How many people who are not really very healthy still made it to adulthood to have children?  My eyesight is lousy, as a hunter-gatherer I would probably not have made it to pass my genes along to the next generation.  My wife's eyes are pretty bad too; when our kids were born we were halfway expecting them to not have eyes at all, like cave lizards.  Or a heart murmur, or a propensity for springtime allergies?  These are the kinds of things that weaken a body, but with doctors and treatment we don't succumb to them.   We just stagger along for our threescore and ten, and maybe a score or so more.

But whatever is ailing you doesn't necessarily go away.  The weight of years is always there.  Lungs get weaker, the heart gets weaker.  Joints can't hold up the weight.  Eventually, you go down, but you're not quite done.  You won't be getting up again, but you're not done yet, either.

And the doctors will extend your life.  Gasping for breath though you are, they can make sure you gasp longer.  Your heart hammers to push the thinning blood through your veins; they can prescribe blood thinners to make it easier to pump.  They can install pacemakers to keep your heart pumping regularly.

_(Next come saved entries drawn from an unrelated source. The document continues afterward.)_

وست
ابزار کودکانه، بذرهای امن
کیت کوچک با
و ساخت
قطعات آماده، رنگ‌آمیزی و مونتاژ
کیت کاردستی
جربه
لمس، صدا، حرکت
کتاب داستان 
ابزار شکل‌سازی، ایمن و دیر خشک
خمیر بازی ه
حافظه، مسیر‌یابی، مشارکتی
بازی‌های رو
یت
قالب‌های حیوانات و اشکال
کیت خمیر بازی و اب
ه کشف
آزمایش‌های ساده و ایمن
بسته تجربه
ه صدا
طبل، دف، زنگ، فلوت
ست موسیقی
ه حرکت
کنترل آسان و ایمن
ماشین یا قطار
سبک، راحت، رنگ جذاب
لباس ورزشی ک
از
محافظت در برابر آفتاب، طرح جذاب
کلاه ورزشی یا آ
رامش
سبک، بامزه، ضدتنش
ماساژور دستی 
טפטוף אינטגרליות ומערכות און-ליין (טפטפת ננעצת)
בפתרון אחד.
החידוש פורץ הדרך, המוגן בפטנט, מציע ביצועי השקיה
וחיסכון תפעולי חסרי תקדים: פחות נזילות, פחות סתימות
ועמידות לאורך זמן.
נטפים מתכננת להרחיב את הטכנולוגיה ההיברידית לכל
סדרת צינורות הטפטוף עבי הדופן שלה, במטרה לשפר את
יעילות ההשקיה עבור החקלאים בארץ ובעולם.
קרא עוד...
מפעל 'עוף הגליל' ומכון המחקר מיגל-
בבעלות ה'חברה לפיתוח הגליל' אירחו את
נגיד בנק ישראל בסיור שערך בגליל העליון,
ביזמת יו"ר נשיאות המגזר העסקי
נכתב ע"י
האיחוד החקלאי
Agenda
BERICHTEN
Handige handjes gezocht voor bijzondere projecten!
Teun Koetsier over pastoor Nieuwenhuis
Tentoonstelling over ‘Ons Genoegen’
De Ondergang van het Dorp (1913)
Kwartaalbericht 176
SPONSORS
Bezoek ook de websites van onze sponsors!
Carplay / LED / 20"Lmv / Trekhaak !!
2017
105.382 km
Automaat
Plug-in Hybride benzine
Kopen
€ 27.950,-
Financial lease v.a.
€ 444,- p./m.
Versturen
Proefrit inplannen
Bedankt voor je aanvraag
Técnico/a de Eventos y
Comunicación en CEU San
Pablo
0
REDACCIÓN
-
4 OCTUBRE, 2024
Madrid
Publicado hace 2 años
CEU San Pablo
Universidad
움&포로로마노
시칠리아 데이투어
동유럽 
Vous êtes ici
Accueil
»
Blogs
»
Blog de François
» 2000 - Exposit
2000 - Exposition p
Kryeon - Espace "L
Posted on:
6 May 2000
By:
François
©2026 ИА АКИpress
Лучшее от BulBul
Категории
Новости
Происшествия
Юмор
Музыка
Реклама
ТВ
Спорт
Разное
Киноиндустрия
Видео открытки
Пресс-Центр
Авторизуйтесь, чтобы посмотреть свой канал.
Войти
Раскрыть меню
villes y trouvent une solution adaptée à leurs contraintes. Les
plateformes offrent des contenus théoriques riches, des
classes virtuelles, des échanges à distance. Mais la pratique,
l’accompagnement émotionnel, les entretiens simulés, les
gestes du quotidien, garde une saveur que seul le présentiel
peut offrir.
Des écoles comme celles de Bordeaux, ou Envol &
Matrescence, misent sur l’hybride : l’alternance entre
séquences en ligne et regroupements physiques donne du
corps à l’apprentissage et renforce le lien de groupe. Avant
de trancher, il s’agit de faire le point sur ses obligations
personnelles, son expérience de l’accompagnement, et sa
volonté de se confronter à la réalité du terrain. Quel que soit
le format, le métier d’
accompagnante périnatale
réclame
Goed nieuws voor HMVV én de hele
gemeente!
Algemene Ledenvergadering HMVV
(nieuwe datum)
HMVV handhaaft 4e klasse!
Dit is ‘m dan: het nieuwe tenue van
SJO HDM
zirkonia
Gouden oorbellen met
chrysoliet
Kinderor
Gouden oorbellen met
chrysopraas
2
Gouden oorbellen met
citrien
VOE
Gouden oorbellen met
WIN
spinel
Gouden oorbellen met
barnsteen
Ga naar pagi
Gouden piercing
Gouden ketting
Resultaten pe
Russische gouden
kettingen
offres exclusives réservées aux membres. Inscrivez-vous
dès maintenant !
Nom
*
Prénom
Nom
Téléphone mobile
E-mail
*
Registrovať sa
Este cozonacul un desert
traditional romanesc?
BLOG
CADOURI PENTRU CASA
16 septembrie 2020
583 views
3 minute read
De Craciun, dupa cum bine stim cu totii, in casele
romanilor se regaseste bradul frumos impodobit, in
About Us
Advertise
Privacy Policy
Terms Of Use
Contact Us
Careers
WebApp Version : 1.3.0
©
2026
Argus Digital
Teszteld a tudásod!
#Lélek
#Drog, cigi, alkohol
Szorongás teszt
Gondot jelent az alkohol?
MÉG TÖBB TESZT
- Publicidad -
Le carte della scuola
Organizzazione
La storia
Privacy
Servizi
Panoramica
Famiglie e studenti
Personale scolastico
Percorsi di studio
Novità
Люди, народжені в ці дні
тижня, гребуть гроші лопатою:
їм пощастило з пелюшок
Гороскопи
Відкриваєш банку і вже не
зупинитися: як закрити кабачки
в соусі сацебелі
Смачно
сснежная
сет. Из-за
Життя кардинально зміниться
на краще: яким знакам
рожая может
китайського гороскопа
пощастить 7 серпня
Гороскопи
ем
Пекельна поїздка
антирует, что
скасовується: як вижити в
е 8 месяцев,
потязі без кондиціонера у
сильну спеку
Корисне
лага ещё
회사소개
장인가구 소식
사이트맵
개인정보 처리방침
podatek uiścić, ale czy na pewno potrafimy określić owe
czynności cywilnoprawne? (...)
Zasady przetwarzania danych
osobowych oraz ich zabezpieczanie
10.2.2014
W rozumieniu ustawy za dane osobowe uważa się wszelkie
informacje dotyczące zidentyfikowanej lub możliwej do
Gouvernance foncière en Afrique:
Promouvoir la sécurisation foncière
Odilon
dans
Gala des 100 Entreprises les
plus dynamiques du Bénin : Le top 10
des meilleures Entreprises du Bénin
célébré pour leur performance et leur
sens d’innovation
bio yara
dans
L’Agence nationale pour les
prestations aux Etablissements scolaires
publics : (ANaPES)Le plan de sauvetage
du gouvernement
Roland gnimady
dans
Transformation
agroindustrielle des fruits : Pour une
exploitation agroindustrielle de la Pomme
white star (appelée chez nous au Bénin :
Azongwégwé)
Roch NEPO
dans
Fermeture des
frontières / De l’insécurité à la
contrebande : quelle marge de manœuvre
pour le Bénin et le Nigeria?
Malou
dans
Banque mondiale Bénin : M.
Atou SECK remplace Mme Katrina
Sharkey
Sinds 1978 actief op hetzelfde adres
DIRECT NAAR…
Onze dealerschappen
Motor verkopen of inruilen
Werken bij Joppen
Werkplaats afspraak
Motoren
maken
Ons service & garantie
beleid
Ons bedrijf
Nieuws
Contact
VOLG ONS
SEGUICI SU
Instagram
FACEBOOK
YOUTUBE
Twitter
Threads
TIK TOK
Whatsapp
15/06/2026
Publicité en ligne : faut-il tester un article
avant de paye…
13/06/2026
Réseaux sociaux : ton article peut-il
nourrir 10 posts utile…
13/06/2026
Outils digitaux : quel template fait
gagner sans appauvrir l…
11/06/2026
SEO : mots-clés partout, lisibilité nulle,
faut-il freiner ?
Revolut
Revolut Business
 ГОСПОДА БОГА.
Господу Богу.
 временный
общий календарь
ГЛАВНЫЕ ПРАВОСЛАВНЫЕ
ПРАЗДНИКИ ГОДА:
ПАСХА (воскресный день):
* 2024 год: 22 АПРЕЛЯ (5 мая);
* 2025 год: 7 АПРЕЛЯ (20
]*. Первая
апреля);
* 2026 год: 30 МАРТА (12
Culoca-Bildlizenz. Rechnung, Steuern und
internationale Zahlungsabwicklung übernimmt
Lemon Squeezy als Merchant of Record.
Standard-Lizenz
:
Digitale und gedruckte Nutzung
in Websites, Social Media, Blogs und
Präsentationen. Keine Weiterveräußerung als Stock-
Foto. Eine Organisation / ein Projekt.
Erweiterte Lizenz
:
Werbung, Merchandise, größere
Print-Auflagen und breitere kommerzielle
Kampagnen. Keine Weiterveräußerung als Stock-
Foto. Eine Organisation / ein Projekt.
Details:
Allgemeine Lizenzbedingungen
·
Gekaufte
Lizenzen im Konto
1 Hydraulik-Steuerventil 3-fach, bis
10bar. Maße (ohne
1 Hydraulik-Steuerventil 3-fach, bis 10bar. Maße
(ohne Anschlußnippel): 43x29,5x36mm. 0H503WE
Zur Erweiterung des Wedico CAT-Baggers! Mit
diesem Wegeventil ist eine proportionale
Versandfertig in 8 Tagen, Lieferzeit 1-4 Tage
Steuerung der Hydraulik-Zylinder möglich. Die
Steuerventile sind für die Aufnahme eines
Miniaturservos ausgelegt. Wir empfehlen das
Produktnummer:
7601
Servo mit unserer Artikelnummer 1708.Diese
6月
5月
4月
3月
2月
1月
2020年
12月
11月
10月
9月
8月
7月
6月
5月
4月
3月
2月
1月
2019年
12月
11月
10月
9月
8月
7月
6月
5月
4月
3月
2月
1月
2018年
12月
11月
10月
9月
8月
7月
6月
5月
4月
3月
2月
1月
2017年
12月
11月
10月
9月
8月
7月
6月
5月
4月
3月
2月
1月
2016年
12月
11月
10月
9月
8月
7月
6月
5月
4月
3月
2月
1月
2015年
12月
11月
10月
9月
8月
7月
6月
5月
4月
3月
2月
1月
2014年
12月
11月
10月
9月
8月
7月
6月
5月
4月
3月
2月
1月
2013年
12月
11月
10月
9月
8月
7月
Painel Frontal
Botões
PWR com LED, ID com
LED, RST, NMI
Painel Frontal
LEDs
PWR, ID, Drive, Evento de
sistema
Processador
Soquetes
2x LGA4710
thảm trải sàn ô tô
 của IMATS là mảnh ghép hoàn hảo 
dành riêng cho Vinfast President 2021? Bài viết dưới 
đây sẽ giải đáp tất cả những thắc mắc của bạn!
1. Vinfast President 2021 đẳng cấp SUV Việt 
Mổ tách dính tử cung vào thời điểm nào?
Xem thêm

How much suffering will you tolerate to have a few more years, a few more months, another hour?  Eventually there comes an hour that must be your last.

Kevorkian's mission had been to make that last hour and the ones leading up to it less awful.  People talk about dying with dignity, and I think that's so much baloney.  Very few things associated with the workings of the living body are what you could call "dignified."  Bathroom trips, eating, having babies: these are all biological absolutes that you don't get to escape and none of them have any dignity associated with them.  What you can have, however, is a little control over the context in which they happen: doors on the bathrooms and knives and forks at the dinner table.  The functions become less of a spectacle.

Kevorkian's machine.  The life-extending procedures are all used up and now the inexorable decline begins, or we simply pull the car off the highway here and say, that's enough of that.   I don't have to plow my battered old ride into the bulldozers at the end of Vanishing Point.  I'm just going to step out now.  No big crash.  No unnecessary drama.  So long, and thanks for all the fish.

Well, I'm a little addled.  Just clambered out of bed.  Hopefully this all made sense.  Kevorkian's gone and went suddenly enough that he didn't wind up his own last customer.  I guess that's my main point, that and when your life's options have pretty much run out, he still made it possible for people to have a little control over the ends of their lives, to have one more option.  That's the gist of it.